--- START ---
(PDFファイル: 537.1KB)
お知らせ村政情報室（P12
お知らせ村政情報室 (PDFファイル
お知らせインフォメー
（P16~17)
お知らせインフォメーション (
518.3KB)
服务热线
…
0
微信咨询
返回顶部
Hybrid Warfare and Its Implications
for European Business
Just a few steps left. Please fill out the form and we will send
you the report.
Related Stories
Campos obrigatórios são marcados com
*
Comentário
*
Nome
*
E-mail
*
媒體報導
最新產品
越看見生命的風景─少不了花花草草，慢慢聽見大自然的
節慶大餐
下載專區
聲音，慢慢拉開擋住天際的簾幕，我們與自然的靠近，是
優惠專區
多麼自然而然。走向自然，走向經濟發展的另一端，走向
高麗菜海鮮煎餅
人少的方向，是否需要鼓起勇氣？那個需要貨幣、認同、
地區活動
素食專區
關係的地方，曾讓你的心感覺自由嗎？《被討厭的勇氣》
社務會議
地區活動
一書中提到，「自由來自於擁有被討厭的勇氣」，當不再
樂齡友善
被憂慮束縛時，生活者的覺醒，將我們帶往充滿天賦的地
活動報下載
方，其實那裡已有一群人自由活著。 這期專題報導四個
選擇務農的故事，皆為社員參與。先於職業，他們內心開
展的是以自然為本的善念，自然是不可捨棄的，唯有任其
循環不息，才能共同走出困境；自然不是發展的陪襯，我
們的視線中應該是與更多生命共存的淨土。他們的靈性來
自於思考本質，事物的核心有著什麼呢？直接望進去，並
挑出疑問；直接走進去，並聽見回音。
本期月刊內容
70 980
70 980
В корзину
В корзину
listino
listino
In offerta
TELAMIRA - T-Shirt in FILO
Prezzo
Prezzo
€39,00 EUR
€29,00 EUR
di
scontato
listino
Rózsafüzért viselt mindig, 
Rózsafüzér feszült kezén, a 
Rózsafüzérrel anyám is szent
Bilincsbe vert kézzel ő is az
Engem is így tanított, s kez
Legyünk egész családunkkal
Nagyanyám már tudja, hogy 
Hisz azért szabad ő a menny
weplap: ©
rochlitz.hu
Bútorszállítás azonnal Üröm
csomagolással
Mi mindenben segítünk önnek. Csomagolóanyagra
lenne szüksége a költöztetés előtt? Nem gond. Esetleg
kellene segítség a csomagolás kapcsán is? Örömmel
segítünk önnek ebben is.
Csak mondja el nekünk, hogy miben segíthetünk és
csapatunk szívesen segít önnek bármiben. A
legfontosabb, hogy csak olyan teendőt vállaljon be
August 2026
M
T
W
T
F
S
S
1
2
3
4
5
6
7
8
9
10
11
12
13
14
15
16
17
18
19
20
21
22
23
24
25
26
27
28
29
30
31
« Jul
--- END ---
--- START ---
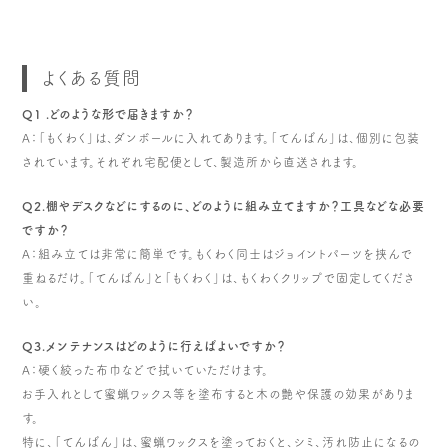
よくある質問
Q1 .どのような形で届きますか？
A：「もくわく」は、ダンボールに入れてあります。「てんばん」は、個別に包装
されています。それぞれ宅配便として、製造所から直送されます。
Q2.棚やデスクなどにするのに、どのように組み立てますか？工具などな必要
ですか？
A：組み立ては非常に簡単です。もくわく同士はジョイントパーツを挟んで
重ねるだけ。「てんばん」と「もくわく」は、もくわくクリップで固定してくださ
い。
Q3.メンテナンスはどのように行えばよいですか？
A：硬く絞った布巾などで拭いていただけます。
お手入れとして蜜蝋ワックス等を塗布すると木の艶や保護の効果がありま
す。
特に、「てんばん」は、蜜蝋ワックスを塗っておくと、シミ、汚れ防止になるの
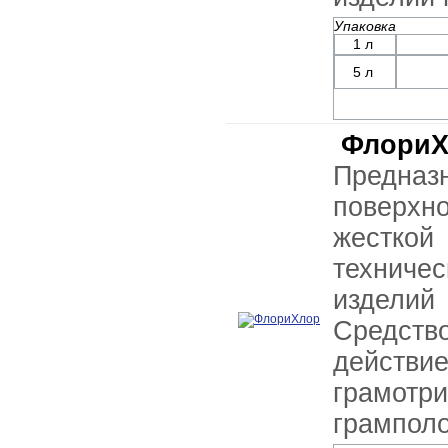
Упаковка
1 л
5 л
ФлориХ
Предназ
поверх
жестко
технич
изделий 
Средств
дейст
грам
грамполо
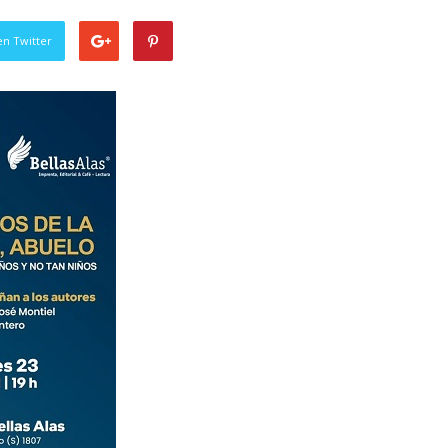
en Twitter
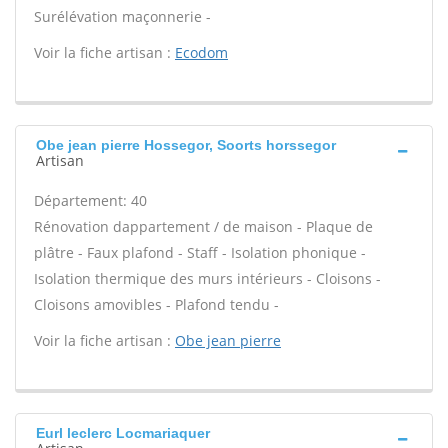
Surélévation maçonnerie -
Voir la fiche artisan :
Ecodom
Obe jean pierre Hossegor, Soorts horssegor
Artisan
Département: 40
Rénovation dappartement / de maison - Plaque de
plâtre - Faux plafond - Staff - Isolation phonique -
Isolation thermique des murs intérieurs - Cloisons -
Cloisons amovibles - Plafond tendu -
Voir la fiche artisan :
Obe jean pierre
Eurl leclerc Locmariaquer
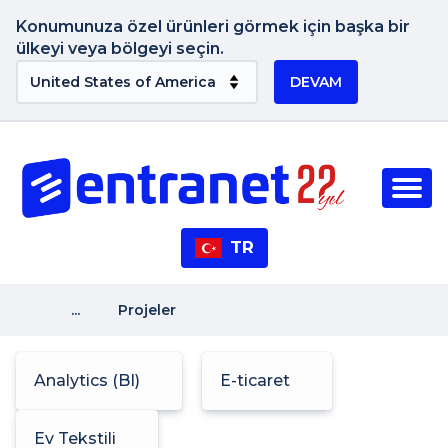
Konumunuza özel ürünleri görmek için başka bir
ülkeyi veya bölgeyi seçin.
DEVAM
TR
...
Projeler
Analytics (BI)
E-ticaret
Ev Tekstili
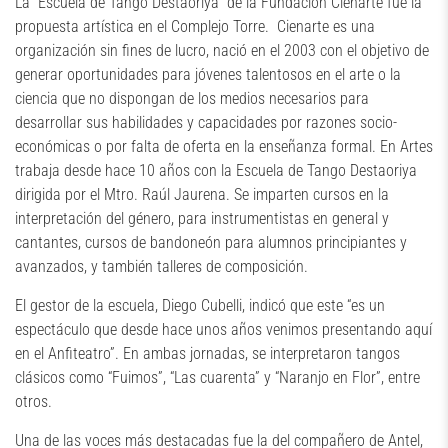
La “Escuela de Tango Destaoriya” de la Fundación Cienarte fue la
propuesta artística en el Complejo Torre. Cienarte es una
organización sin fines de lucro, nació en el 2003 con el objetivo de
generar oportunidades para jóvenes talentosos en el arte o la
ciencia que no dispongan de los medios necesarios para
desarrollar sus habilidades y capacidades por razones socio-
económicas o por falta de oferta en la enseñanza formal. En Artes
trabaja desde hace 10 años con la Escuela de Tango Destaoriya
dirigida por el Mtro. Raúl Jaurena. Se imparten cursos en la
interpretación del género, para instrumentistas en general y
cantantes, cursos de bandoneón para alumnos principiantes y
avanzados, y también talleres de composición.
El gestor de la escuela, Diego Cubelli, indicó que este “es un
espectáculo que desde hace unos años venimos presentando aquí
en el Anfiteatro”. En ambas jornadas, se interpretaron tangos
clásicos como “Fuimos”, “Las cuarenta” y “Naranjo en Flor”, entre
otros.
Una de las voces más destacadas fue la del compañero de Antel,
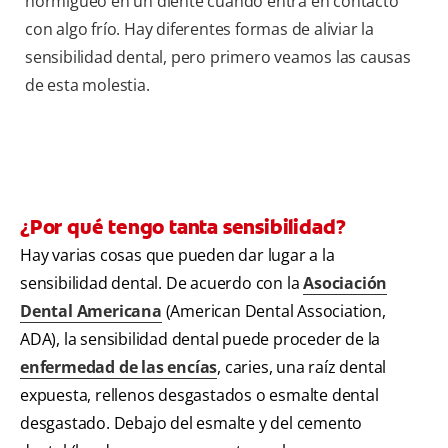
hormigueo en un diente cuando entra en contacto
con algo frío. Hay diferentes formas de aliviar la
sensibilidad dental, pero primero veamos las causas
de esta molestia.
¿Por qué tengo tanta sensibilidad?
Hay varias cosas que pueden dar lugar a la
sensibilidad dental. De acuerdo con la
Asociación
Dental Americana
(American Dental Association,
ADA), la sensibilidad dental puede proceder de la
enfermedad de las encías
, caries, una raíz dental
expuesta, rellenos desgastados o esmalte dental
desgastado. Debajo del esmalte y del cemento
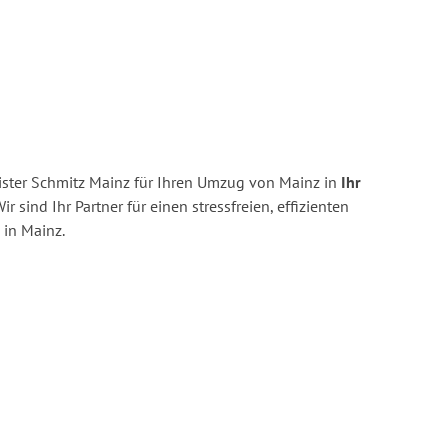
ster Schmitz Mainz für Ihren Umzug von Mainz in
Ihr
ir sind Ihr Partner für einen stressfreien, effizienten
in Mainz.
--- END ---
*Activity:* Select every line in the items above that contains the word "para", and copy each one out.

*Task result:*
generar oportunidades para jóvenes talentosos en el arte o la
ciencia que no dispongan de los medios necesarios para
interpretación del género, para instrumentistas en general y
cantantes, cursos de bandoneón para alumnos principiantes y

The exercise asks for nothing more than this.